* **Dataset**
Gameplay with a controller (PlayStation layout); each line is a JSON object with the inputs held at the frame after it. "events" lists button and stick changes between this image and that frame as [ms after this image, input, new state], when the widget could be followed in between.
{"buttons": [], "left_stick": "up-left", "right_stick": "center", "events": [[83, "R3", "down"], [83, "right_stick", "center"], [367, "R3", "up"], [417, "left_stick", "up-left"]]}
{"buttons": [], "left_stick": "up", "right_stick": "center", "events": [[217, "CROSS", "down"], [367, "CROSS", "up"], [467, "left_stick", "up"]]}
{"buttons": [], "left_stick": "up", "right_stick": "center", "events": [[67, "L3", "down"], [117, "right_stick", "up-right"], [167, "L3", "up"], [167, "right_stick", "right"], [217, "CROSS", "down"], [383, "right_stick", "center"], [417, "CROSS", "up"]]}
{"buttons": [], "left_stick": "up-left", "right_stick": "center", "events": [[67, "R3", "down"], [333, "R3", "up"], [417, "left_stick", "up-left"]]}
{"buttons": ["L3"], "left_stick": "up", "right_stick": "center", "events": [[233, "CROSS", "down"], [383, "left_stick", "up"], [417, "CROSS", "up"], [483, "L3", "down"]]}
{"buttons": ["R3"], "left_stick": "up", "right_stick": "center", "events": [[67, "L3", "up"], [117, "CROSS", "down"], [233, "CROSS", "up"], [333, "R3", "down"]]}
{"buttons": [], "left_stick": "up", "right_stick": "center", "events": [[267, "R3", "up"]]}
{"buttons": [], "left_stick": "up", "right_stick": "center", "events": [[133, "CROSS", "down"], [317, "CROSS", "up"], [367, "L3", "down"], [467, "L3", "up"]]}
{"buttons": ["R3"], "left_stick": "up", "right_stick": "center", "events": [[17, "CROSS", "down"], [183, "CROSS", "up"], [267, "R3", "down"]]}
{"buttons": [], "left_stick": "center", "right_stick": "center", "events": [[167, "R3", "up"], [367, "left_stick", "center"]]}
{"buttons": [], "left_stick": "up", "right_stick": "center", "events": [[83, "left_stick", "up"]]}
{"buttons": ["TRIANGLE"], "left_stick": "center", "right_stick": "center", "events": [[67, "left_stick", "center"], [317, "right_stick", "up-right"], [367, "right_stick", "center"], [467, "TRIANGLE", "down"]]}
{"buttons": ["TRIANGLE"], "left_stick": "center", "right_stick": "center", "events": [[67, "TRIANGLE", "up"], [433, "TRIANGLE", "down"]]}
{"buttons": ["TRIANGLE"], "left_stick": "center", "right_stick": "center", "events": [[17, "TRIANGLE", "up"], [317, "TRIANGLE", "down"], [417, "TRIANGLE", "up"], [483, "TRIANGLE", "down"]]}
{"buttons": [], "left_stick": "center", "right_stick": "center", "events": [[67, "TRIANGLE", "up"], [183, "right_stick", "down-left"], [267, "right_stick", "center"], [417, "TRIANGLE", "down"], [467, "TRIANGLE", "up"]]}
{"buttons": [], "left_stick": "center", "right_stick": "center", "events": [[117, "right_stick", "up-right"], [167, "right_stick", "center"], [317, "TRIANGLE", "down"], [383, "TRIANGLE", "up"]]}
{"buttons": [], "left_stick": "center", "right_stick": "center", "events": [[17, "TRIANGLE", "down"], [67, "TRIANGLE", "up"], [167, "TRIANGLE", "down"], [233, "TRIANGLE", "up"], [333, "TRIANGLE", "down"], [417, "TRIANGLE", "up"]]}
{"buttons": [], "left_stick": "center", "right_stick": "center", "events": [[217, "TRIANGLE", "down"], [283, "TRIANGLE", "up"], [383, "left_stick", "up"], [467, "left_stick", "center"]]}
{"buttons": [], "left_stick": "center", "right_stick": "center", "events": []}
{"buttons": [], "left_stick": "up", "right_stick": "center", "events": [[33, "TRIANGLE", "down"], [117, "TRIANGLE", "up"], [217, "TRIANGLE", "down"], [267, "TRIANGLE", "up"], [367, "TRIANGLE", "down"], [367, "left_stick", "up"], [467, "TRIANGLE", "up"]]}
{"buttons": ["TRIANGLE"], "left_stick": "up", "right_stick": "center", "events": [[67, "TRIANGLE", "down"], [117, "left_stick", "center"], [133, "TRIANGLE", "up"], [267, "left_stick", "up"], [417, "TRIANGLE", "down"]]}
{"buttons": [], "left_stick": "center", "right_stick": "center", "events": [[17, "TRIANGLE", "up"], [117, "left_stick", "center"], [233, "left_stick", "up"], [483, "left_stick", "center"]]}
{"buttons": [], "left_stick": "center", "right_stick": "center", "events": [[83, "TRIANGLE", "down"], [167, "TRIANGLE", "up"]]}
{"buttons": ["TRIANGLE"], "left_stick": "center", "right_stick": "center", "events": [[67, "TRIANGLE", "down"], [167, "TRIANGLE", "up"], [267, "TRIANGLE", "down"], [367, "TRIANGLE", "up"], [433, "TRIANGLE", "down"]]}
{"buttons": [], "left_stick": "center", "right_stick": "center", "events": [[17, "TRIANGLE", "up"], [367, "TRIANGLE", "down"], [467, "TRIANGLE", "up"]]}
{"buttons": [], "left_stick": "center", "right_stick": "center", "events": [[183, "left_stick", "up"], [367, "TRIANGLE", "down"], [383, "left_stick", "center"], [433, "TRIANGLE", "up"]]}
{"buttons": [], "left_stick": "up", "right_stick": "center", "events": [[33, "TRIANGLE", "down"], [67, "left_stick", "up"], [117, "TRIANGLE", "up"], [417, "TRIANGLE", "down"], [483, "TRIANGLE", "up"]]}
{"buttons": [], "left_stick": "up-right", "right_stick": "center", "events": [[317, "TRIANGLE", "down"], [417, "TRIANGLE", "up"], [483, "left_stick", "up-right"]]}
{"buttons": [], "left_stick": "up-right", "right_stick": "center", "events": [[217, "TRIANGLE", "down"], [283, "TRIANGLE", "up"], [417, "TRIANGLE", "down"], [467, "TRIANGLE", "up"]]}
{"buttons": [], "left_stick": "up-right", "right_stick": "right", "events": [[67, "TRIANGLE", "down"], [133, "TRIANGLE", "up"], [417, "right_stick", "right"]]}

* **Instructions to follow**
Note how many lines of the material hold the word "CROSS", then state that number alone.

* **Response**
6